Two days later an article appeared in the official party organ Pravda entitled "Muddle Instead of Music" which violently attacked Shostakovich for, among other failings, his sympathetic treatment of the murderess Katerina.  For some time thereafter, the composer lived in very real fear of losing his life.  He was forced to withdraw his Fourth Symphony, deeply influenced by Mahler's music, before its premiere and instead spent the next several months composing film music, a "safe" genre that carried with it no political implications.  It was not until the 1937 premiere of his Fifth Symphony that Shostakovich once again regained official favor and could breathe more easily.

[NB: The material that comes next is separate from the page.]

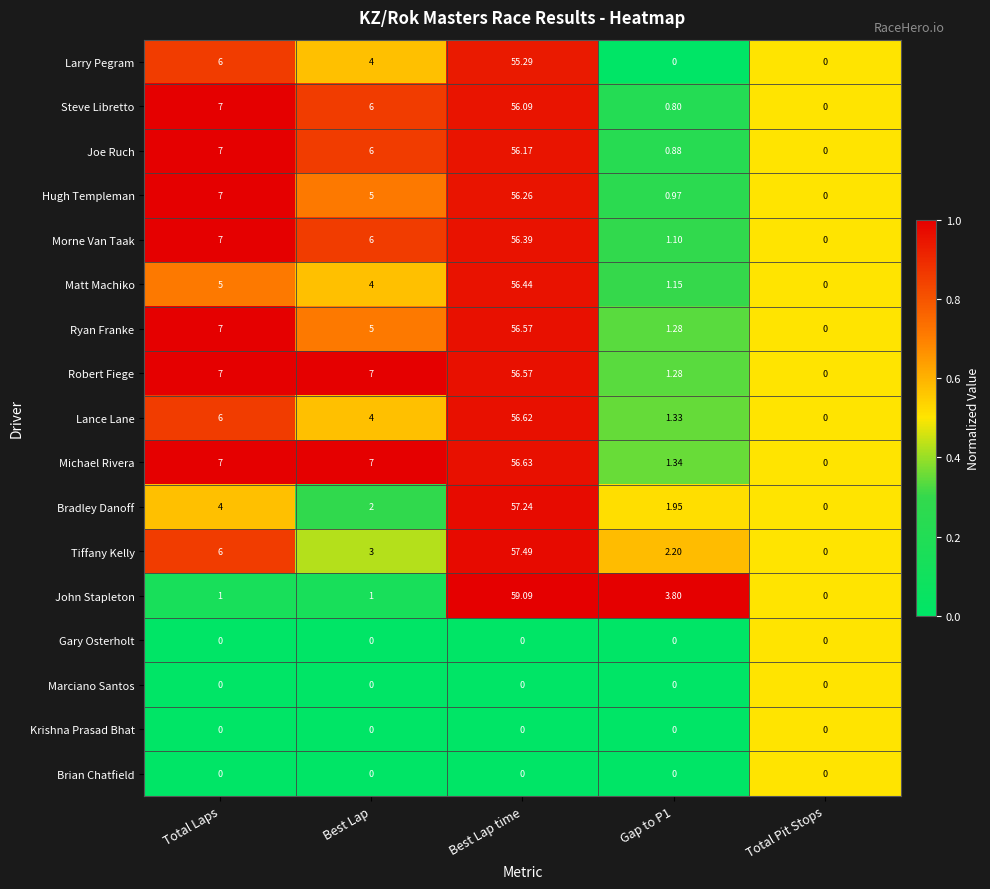

Which series has the widest spread of values?

John Stapleton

With so much history behind it, the opera was difficult to evaluate it on its own merits.  The libretto by Alexander Preis, based on a novel of the same name by Nikolai Leskov, is certainly lurid enough to put any Italian verismo work to shame.  Almost all the characters are thoroughly corrupt; the protagonist Katerina is the double murderer of both her father-in-law and her husband.  To that extent the work is as deeply imbued with naturalism as any Zola novel, and its bleak outlook is reminiscent of the tone of Gorky's play The Lower Depths.  The vulgarity that so disturbed Stalin is definitely present here and was in fact so deliberately emphasized by the composer that a New York Sun review described the music played during the violent lovemaking between Katerina and Sergei as "pornophony."  In this particular production the effect is heightened by such grotesque trappings as the disco ball used in the Act III wedding scene.  At the same time, though, the composer displayed a great deal of sympathy for his characters.  Most notably, Shostakovich broke with Leskov in his portrayal of Katerina and made her a much more sympathetic character than the novel's coldhearted monster.  She is here as much victim as criminal and possesses a humanity that raises her death to the level of tragedy.

The star of the show was Eva-Maria Westbroek in the role of Katerina, but Brandon Jovanovich also handed in a great performance as Sergei while James Conlon did a fine job conducting.  I think Shostakovich would have been pleased by the excesses of Graham Vick's production which captured very well the spirit of the piece.

The beginning of the opera was delayed almost a quarter hour by a problem in the orchestra pit.  The stage manager eventually came out and asked for patience.  By way of explanation, he told the audience that the score was "difficult to light."  As I had never imagined that musical scores printed on paper could differ that much from one another, I found this truly bizarre.